> **Provided passage**:
The most interesting etymology of the word purports to illustrate a history of  friction between the dominant English culture and Celtic subculture  of the British Empire including North America.  This is not my theory.  It has been thoroughly researched and written about by several historians. Much is in dispute but clearly  the word Cracker is intimately associated with Celtic culture in particular the Scots-Irish of the American frontier.  The most notable author to propose this is Grady McWhiney.  In his book Cracker Culture: Celtic Ways of the Old South McWhiney  argues that Cracker is synonymous with being of Celtic origin.  Here is a brief summary of historical uses of the word.

Cracker as in a braggart or sharp and entertaining speaker.  In Shakespeare’s King John

“What cracker is this same that deafs our ears with this abundance of superfluous breath?”

Craic in middle english also was  used to mean “to enter into” conversation.  Especially loud boisterous conversation.  Hence  to “crack” a joke.

> **Study questions**:
- 1) In the passage on the origins of the word Cracker, change "historians" to "scholars" and write out the part starting at "The most interesting" and ending at "of the word.".
- 2) Extend the passage on the origins of the word Cracker beyond its last sentence.

Collected data:

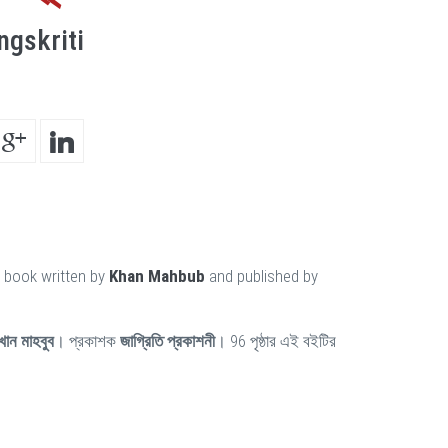
ngskriti
a book written by
Khan Mahbub
and published by
খান মাহবুব
। প্রকাশক
জাগ্রিতি প্রকাশনী
। 96 পৃষ্ঠার এই বইটির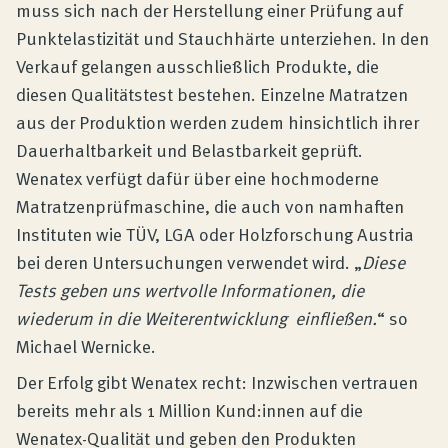
muss sich nach der Herstellung einer Prüfung auf
Punktelastizität und Stauchhärte unterziehen. In den
Verkauf gelangen ausschließlich Produkte, die
diesen Qualitätstest bestehen. Einzelne Matratzen
aus der Produktion werden zudem hinsichtlich ihrer
Dauerhaltbarkeit und Belastbarkeit geprüft.
Wenatex verfügt dafür über eine hochmoderne
Matratzenprüfmaschine, die auch von namhaften
Instituten wie TÜV, LGA oder Holzforschung Austria
bei deren Untersuchungen verwendet wird. „
Diese
Tests geben uns wertvolle Informationen, die
wiederum in die Weiterentwicklung einfließen.
“ so
Michael Wernicke.
Der Erfolg gibt Wenatex recht: Inzwischen vertrauen
bereits mehr als 1 Million Kund:innen auf die
Wenatex-Qualität und geben den Produkten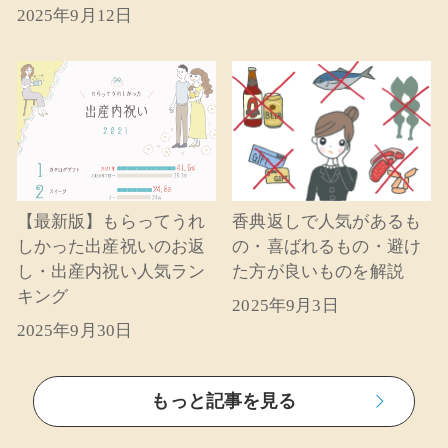
2025年9月12日
【最新版】もらってうれ
香典返しで人気があるも
しかった出産祝いのお返
の・喜ばれるもの・避け
し・出産内祝い人気ラン
た方が良いものを解説
キング
2025年9月3日
2025年9月30日
もっと記事を見る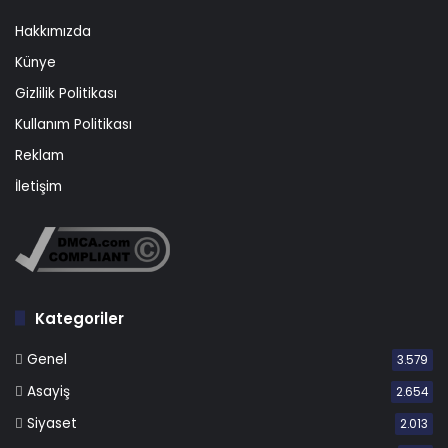
Hakkımızda
Künye
Gizlilik Politikası
Kullanım Politikası
Reklam
İletişim
Kategoriler
Genel
3.579
Asayiş
2.654
Siyaset
2.013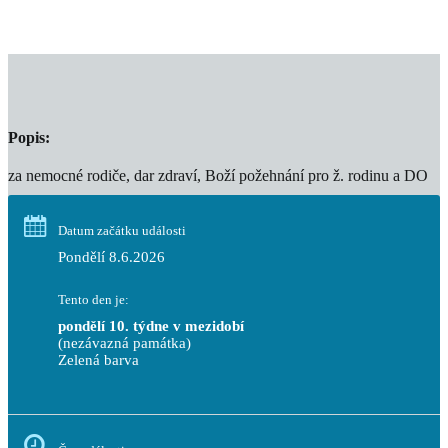
Popis:
za nemocné rodiče, dar zdraví, Boží požehnání pro ž. rodinu a DO
Datum začátku události
Pondělí 8.6.2026
Tento den je:
pondělí 10. týdne v mezidobí
(nezávazná památka)
Zelená barva                                                                        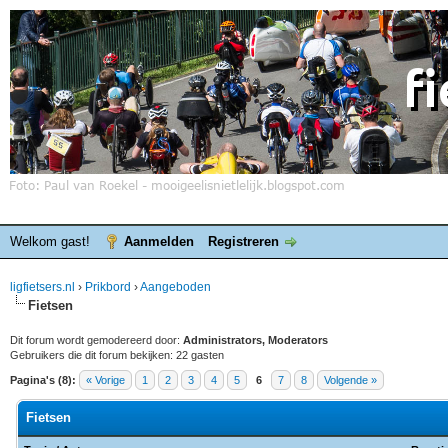
Welkom gast!
Aanmelden
Registreren
ligfietsers.nl
›
Prikbord
›
Aangeboden
Fietsen
Dit forum wordt gemodereerd door:
Administrators, Moderators
Gebruikers die dit forum bekijken: 22 gasten
Pagina's (8):
« Vorige
1
2
3
4
5
6
7
8
Volgende »
Fietsen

> **Response list**:
- 1)
The most interesting etymology of the word purports to illustrate a history of  friction between the dominant English culture and Celtic subculture  of the British Empire including North America.  This is not my theory.  It has been thoroughly researched and written about by several scholars. Much is in dispute but clearly  the word Cracker is intimately associated with Celtic culture in particular the Scots-Irish of the American frontier.  The most notable author to propose this is Grady McWhiney.  In his book Cracker Culture: Celtic Ways of the Old South McWhiney  argues that Cracker is synonymous with being of Celtic origin.  Here is a brief summary of historical uses of the word.

- 2)
McWhiney points out that this is exactly the use and spelling of the Gaelic word craic.  This and other uses of the word  from this  period generally reference the Scottish and other Celts of the British Isles.  These included not just the well know Irish, Scottish and Welsh but also lesser known Celtic groups like the Cornish,  The Manx and the Hebrideans.  One must remember that at this time the British Isles had yet to be fully conquered  much less  anglicized.  Later many of these troublesome un-anglicized groups were shipped overseas to the North American colonies.  The southern American colonies and maritime Canada were prime destinations. Many of these wild celts arrived in the new world fully un-anglicized. Speaking their native tongue and chafing under the English ways.

Certainly by the time these Celts hit the new world at least some of them were being called “Crackers”

From Wikipedia:

As early as the 1760s, this term was in use by the English in the British North American Colonies to refer to Scots-Irish settlers in the south. A letter to the Earl of Dartmouth reads:

“I should explain to your Lordship what is meant by Crackers; a name they have got from being great boasters; they are a lawless set of rascalls on the frontiers of Virginia, Maryland, the Carolinas, and Georgia, who often change their places of abode.”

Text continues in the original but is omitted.